Сколько она проспала, девушка не знал. Сверху по-прежнему доносились звуки. Затекла шея и ноги. Хлое осторожно встала на пол и нервно рассмеялась – ступать босиком по ковру в гостиной Крамера было приятно, как ей и подумалось утром. Со стола исчезла ваза, ее место заняла стопка одежды – ах да, у ювелира же нет женского платья, поэтому он и предлагает любовнице надеть мужскую рубашку, так как брюки с Хлое точно свалятся.

После любви и сонного забытья одолевали самые приземленные вопросы – где платье и где его вычистить, погладить и заштопать, ведь скоро нужно будет отправляться домой. Чулки отыскались быстро, на полу, к удивлению, совершенно целые, что не могло не радовать. Хлое надела их, подвязала, подвернула слишком длинные рукава рубашки и, подойдя к зеркалу, нашла себя потрясающе соблазнительной.

Она отодвинула край плотной шторы и осторожно выглянула в окно.

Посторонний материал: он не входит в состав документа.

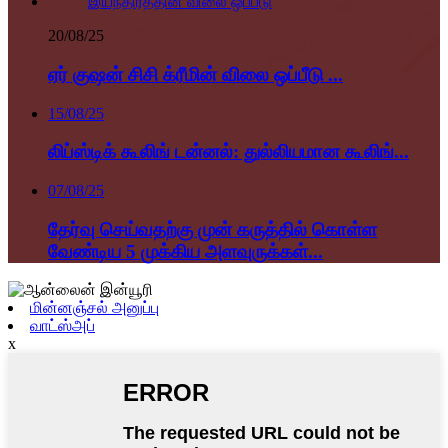
20/08/25
ஏர் குஷன் சிசி க்ரீமின் விலை ஒப்பீடு ...
15/08/25
லிப்ஸ்டிக் கூலிங் டன்னல்: துல்லியமான கூலிங்...
07/08/25
தேர்வு செய்வதற்கு முன் கருத்தில் கொள்ள
வேண்டிய 5 முக்கிய அளவுருக்கள்...
மின்னஞ்சல் அனுப்பு
வாட்ஸ்அப்
x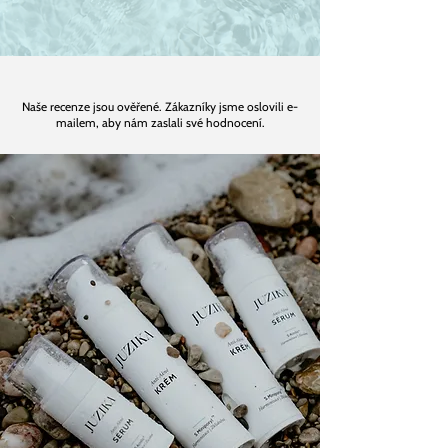
Naše recenze jsou ověřené. Zákazníky jsme oslovili e-
mailem, aby nám zaslali své hodnocení.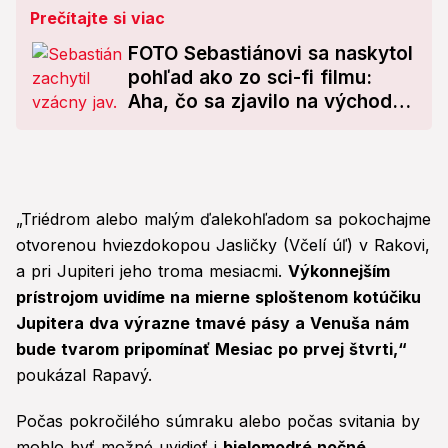
Prečítajte si viac
FOTO Sebastiánovi sa naskytol
pohľad ako zo sci-fi filmu:
Aha, čo sa zjavilo na východe
Slovenska!
„Triédrom alebo malým ďalekohľadom sa pokochajme
otvorenou hviezdokopou Jasličky (Včelí úľ) v Rakovi,
a pri Jupiteri jeho troma mesiacmi.
Výkonnejším
prístrojom uvidíme na mierne sploštenom kotúčiku
Jupitera dva výrazne tmavé pásy a Venuša nám
bude tvarom pripomínať Mesiac po prvej štvrti,“
poukázal Rapavý.
Počas pokročilého súmraku alebo počas svitania by
mohlo byť možné uvidieť i
bielomodré nočné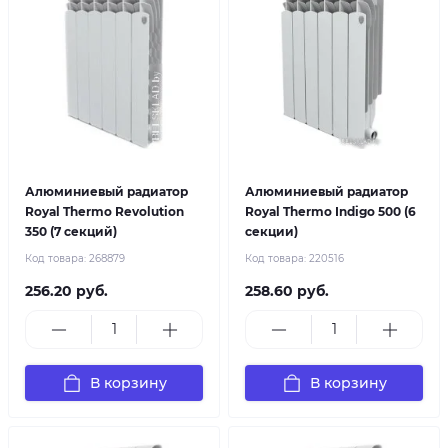
Алюминиевый радиатор
Алюминиевый радиатор
Royal Thermo Revolution
Royal Thermo Indigo 500 (6
350 (7 секций)
секции)
Код товара:
268879
Код товара:
220516
256.20 руб.
258.60 руб.
В корзину
В корзину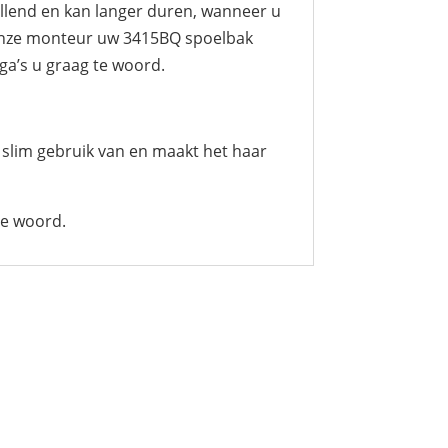
illend en kan langer duren, wanneer u
t onze monteur uw 3415BQ spoelbak
ega’s u graag te woord.
 slim gebruik van en maakt het haar
te woord.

И не поверила своим глазам – она могла точно сказать, что начинается вечер, ведь только вечером солнечные лучи, отражаясь от Вершин, путаясь в ходах, падают в Нижний Город пятнами ржи. Смог действительно рассеивался, как говорил Крамер. Хлое жадно втянула носом воздух – возможно, ей показалось, но из щелей оконной рамы на нее дышал свежий ветер.